### What you should do
Copy each of the rows below character for character, keeping every line break, spelling, and punctuation mark unchanged.

=-=-=-=-=

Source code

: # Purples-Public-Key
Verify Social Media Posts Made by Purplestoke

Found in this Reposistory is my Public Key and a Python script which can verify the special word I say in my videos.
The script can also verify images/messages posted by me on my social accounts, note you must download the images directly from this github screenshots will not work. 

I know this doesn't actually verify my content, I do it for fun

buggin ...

=-=-=-=-=

### Exercise response
Source code

: # Purples-Public-Key
Verify Social Media Posts Made by Purplestoke

Found in this Reposistory is my Public Key and a Python script which can verify the special word I say in my videos.
The script can also verify images/messages posted by me on my social accounts, note you must download the images directly from this github screenshots will not work. 

I know this doesn't actually verify my content, I do it for fun

buggin ...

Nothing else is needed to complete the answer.